Choice brings responsibility but also freedom, with the most important one in the GAA being the option to opt out anytime you like.

That is self-evident. Yet you wouldn’t know it amidst tales of joyless drudgery toiling under the spells of shrieking coaches determined to manipulate the everyday details of young lives in a manner which anywhere else would have these disciplinary freaks invited to do something gynaecological long ago.

Some of the stuff you read about is remarkable: some of the stuff you hear is unhinged.

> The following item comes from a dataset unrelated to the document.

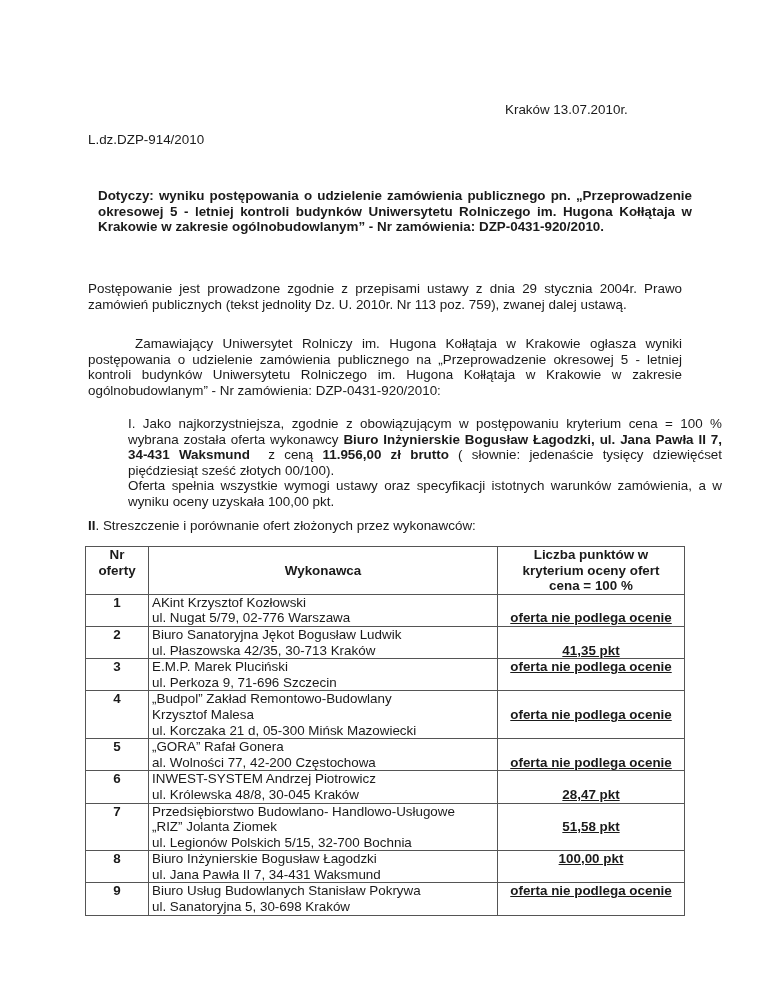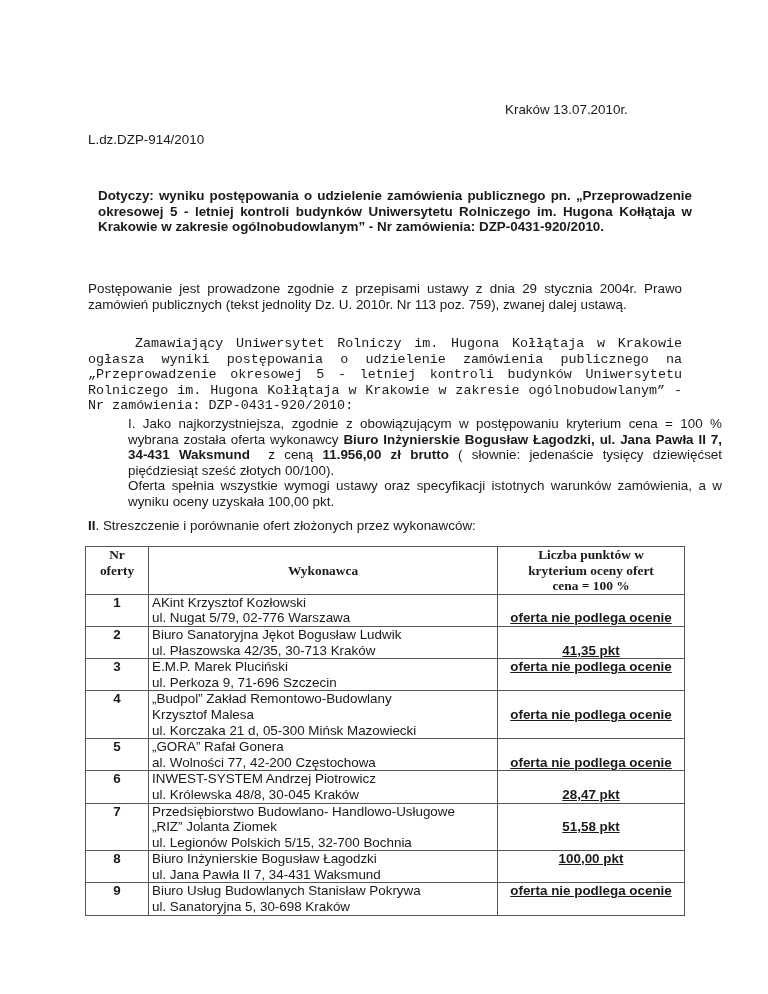"Zamawiający Uniwersytet Rolniczy im." .announce { font-family: Liberation Mono, monospace -> none }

How much of it is actually effective must be debatable but what isn’t debatable is that ultimately all of it is about control. And what’s also not debatable is that the ultimate control sits with the very players whose lives are apparently so chaste and boring they make Matt Talbot’s seem dissolute.

If players feel change is required – and most do – then it is up to them to change it.

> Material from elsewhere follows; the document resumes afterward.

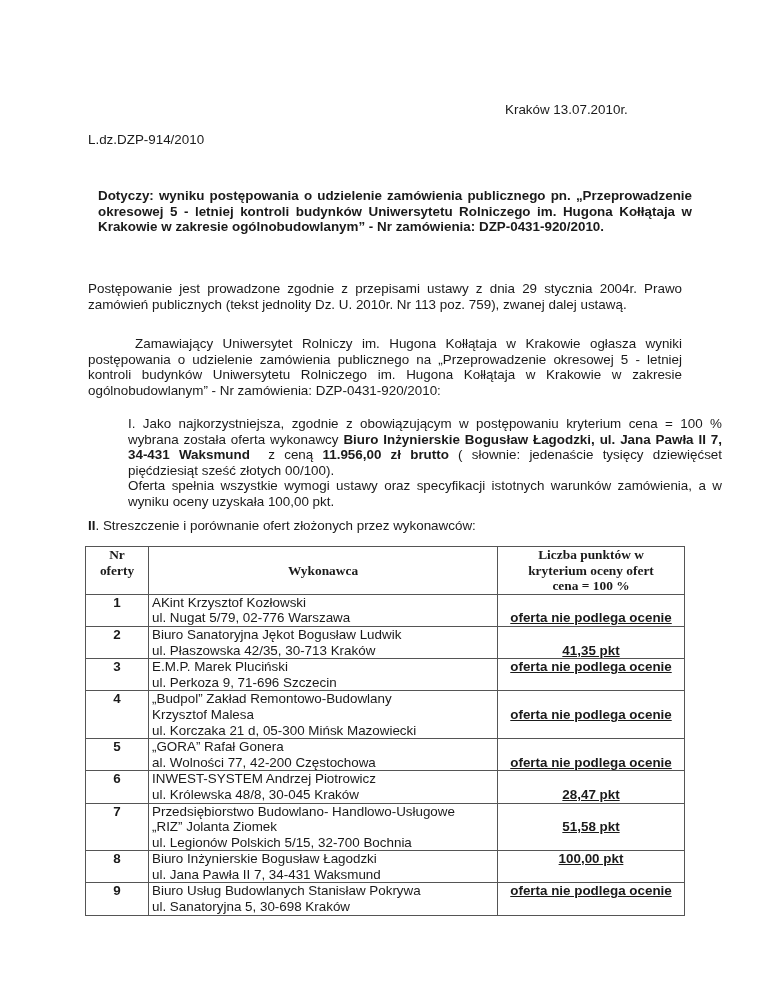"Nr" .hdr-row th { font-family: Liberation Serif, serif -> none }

We’re not talking about logistical miracles for players to insist on positive changes to the make-up of the competitive schedule, or to introduce an off-season that actually means something, or bring in a realistic reimbursement structure that alters the perception they’re being taken for patsys, maybe even develop a code of conduct that restricts the hysterical excesses of the more hysterical coaches.

Trump card

That requires only a smidgen of meaningful organisation and intent because players hold the ultimate trump card: no one has yet paid through a gate to see a county-board suit spouting platitudes.

Except it won’t happen. The players won’t do it, at least not any time soon, which is their prerogative. Just as it is the public’s prerogative to mourn how this sternly obsessive and tactically intricate culture produces games so soporific they can make people weep with boredom.

That’s nothing new. There have always been crap games, although rarely outlined in coaching jargon as ends in themselves. And winning has a happy habit of connecting fans to their team, whatever the quality of display.

But the real long-term threat in all of this is the growing disconnect between players and public. Elite players are now living lives that bear little or no relation to the people watching them, lives that seem more vocation than voluntary, where dogged endurance, sacrifice and a willingness to obey appears far more prized than mere talent.

What reasonable youngster could be blamed for looking at today’s elite players and failing to recognise their reality as anything like theirs, or that it might even be a reality to aspire to. It all looks so dreadfully grim. But it is in player’s power to change that, if they want to. Just as they can opt out, if they want to. And they can keep things just as they are, if they want to. If it’s the latter though, not whinging might be the graceful way to go.